Krapp, ou, La dernière bande received its United Kingdom premiere on 7 May 1999 with the BBC Symphony Orchestra conducted by Diego Masson with the baritone David Barrell in the title role. The performance was at the BBC Studios at Maida Vale in London, where it was recorded for a future radio broadcast on 10 September on BBC Radio 3 as part of a wide-ranging festival of Beckett's work in London. In 2003 the work was performed at the National Theatre in Prague with the National Theater Opera Orchestra and baritone Ivan Kusnjer as Krapp.

==Composing the opera==
Mihalovici had asked Beckett if he would write a new libretto for him. Beckett agreed but, not unsurprisingly, found he was unable to write to order.

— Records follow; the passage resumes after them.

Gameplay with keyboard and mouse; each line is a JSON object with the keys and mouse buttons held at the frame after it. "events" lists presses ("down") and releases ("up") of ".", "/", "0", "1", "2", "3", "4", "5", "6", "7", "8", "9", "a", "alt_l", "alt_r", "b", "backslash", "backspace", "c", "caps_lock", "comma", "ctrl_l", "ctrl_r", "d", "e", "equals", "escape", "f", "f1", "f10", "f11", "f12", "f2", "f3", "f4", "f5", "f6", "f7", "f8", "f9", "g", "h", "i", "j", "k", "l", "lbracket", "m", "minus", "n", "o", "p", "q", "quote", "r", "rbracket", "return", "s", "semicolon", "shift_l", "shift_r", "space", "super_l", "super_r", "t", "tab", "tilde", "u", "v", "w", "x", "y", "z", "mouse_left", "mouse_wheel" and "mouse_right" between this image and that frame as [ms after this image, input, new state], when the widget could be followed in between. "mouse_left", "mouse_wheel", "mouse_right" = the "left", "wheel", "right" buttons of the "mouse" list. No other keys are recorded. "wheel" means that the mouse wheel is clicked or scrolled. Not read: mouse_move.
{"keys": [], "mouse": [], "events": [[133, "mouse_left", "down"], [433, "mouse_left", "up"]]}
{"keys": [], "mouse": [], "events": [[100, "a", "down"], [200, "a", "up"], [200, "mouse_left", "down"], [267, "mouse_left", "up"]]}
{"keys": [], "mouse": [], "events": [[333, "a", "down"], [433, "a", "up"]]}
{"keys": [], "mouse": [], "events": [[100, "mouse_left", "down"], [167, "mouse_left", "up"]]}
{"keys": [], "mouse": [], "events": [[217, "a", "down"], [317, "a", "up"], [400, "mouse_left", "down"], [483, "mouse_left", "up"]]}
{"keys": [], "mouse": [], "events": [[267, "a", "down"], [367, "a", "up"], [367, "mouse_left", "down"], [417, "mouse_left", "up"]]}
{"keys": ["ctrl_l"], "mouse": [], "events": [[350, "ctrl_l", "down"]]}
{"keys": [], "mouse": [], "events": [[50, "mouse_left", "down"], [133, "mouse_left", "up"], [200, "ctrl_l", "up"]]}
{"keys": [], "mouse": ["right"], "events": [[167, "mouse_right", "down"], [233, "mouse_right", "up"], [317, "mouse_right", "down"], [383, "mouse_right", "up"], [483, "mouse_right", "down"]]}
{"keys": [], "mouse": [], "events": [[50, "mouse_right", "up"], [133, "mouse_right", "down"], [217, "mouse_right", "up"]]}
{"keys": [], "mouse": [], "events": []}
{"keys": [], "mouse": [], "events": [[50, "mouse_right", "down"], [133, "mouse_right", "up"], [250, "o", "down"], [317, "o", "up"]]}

Instead, he persuaded Mihalovici to write music for an existing work and the composer "chose La Dernière Bande because of the new musical possibilities involved in a character who must sing as both a young and an old man, and whose voice on tape must be accompanied by a live orchestra."

It took some fourteen months for the Krapp: ou La dernière bande, a score of almost 260 pages, to be completed. From that point, according to James Knowlson, "Beckett and his German translator Elmar Tophoven … [literally] sat at the piano, one on either side of the composer, adapting the text to the music or modifying the score … Beckett sometimes changed his original English text to provide extra 'notes' or different rhythms: so, [for example,] 'incomparable bosom' became 'a bosom beyond compare'."

"Mihalovici's music is atonal, sparse and highly descriptive, relying heavily on a huge percussion battery to paint a pungent landscape for Beckett's moods and words. Beats on wooden blocks suggest a human heartbeat, a swirling celesta the dizziness of inebriation, muted trumpets a nauseating anxiety. Inner torture and pain are revealed through the orchestra as Krapp intones Sprechgesang in the present; a lyrical vocal line caresses the pre-recorded monologues of his younger self. The melody for the section of tape which Krapp rewinds and re-listens to numerous times (his happiest moment, curled up with his lover in a gently rocking boat) is ingeniously captured as an idée fixe by Mihalovici."